For the case of plurilingualism without translation where plurilingualism is present explicitly in the texts without a translation accompanying it, we found no example.
If literary plurilingualism is a fact, which was imposed on Ba but the translation (visible or invisible) is a personal choice. If she begins her story with the confidences of a narrator to her friend but on the second page she blurs the boundaries between genres, between fiction and reality intending to orient her reader and making her better understand the realities socio-cultural of his country. On the one hand, there is the narration and an author behind; on the other hand, there is the intervention of an author who takes distance from the narration, who breaks the narration to speak to her reader through explanations, notes or translation. It is therefore less a matter of telling a story than of establishing contact with the reader who cannot understand cultural connotations, of respecting a reader who does not know the meaning of words because they belong to a sphere sociolinguistics unknown to him. The translation then allows the reader to establish links with the world of the author, which, although different, can be accepted and recognized in its rules.

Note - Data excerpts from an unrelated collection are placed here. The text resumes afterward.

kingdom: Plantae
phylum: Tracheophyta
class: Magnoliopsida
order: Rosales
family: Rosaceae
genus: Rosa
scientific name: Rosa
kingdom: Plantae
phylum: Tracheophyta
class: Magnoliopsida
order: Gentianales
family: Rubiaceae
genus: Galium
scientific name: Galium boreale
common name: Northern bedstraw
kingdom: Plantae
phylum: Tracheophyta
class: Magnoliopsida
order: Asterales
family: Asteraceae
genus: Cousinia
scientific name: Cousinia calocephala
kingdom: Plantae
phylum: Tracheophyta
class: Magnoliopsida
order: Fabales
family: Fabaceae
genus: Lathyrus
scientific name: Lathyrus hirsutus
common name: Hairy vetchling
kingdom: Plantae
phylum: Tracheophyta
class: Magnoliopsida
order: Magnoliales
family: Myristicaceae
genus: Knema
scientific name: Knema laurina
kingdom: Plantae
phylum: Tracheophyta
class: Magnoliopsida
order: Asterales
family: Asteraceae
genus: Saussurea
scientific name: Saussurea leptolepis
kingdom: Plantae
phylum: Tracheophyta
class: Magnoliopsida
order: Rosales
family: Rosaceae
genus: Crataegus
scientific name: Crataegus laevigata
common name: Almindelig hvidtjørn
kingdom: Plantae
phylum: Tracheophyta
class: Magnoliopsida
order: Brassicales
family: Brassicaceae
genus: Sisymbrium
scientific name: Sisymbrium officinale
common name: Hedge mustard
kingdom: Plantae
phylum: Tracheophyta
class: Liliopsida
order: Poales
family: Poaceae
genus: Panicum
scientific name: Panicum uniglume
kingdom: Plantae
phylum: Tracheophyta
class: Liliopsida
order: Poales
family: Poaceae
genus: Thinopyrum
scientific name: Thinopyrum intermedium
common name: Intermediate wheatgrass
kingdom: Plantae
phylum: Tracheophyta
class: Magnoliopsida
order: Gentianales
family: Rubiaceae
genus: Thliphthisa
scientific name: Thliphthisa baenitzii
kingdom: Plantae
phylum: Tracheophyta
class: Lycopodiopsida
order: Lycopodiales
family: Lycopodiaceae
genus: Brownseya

Plurilingualism, a concrete manifestation of cultural diversity, is illustrated in So long a letter in different ways, visible or invisible, depending on the strategy consciously or unconsciously adopted by the author. Plurilingualism with translation and translation without plurilingualism are the dominant strategies and in both cases, translation takes part in the act of writing and becomes its constituent. Through this self-translation, the author asserts himself as a translator: she is the witness, the mediator, the passer, the messenger between two worlds, which already exist, and which can be translated one into the other. In this narration in French, the author thus recognizes her culture, in the relationships it has with the culture of "Other". This strategy of building and recognizing linguistic and cultural identities presents a strong desire to reduce the differences between the two languages and dominated-dominant cultures and the translation is intended to make contact with the French reader.
For the last case, plurilingualism without translation where the author remains silent, we have found no example in a novel written by a writer who, mindful of contact with cultures, tries to establish a bridge between his culture and the foreign culture. Because plurilingualism without translation, making the text opaque, underlines the plurilingual aspect of the text and putting a clear linguistic barrier in front of the comprehension of the reader, is the linguistic sign of conflict and war. The translation reconciling the languages of the novel while accounting for their differences invites the reader to perceive the different worlds that make up the author's universe and to hear this voice that would not have been heard without it.